Decide whether each statement agrees with the text below on combining mediation and arbitration, answering yes or no and quoting the text's exact deciding words. (a) If mediation fails, a different neutral runs the arbitration. (b) Most disputants settle during the mediation step. (c) Everyone in the ADR field accepts one neutral serving in both roles.
+++ TEXT SHOWN +++
This process combines mediation and arbitration, which are usually two distinct forms of dispute resolution, into a single, two-step process: The neutral first works to facilitate a mutually agreeable settlement of the dispute through normal mediation efforts between the parties. If the matter is resolved in that fashion, a binding agreement is drawn up to document the settlement. If mediation efforts do not resolve the dispute, the same neutral reconvenes the matter as an arbitration hearing under the Arbitrations Act of Ontario, and makes a binding decision that results in an enforceable award under that legislation.
Experience shows that the vast majority of disputants will resolve the matter during the first step, mediation. The possibility of a binding award being made by the neutral, if the parties do not settle it themselves during mediation, may create a greater incentive to resolve the issue consensually. While there is some controversy in the ADR field over having the same neutral conduct interest-based mediation and then “switch hats” to conduct an arbitration based on law and evidence, the potential advantages outweigh these concerns for many parties engaged in a dispute, particularly where a timely decision is essential.
+++ EXTRACTED ENTRIES +++
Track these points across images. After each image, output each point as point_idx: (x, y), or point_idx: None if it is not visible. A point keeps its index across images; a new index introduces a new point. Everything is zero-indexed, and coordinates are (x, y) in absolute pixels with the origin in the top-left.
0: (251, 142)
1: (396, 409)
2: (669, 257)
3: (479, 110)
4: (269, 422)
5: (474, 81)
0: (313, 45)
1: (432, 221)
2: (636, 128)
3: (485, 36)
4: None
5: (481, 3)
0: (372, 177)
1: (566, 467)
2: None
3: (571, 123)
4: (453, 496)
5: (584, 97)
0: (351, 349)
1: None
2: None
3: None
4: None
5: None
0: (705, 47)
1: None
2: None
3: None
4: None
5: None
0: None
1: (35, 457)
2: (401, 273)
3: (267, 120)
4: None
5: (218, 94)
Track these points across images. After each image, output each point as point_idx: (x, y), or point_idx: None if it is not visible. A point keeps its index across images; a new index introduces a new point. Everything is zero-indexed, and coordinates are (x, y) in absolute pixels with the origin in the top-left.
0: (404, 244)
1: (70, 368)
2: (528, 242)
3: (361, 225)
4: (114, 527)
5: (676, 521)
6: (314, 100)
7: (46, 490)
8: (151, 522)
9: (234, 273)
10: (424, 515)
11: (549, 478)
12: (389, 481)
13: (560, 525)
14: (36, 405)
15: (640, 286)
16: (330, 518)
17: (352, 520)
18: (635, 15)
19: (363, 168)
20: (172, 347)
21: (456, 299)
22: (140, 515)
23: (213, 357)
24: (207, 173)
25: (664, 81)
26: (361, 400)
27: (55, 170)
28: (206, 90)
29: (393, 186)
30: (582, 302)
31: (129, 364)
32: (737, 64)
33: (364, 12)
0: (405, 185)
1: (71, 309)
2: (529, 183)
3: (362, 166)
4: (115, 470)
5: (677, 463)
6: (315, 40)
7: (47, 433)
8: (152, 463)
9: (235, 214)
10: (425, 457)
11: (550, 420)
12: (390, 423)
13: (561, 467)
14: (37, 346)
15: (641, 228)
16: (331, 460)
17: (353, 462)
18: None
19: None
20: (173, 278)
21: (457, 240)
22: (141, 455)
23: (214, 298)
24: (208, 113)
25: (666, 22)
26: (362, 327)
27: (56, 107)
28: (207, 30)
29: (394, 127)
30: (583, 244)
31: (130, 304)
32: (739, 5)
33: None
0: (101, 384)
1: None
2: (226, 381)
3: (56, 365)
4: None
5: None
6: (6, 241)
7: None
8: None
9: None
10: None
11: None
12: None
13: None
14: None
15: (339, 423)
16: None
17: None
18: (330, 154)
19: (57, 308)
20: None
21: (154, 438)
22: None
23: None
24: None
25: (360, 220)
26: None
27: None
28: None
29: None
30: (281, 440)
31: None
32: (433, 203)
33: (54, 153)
+++
--- FULL OUTPUT ---
(a) No: "the same neutral reconvenes the matter as an arbitration hearing"
(b) Yes: "the vast majority of disputants will resolve the matter during the first step, mediation"
(c) No: "there is some controversy in the ADR field"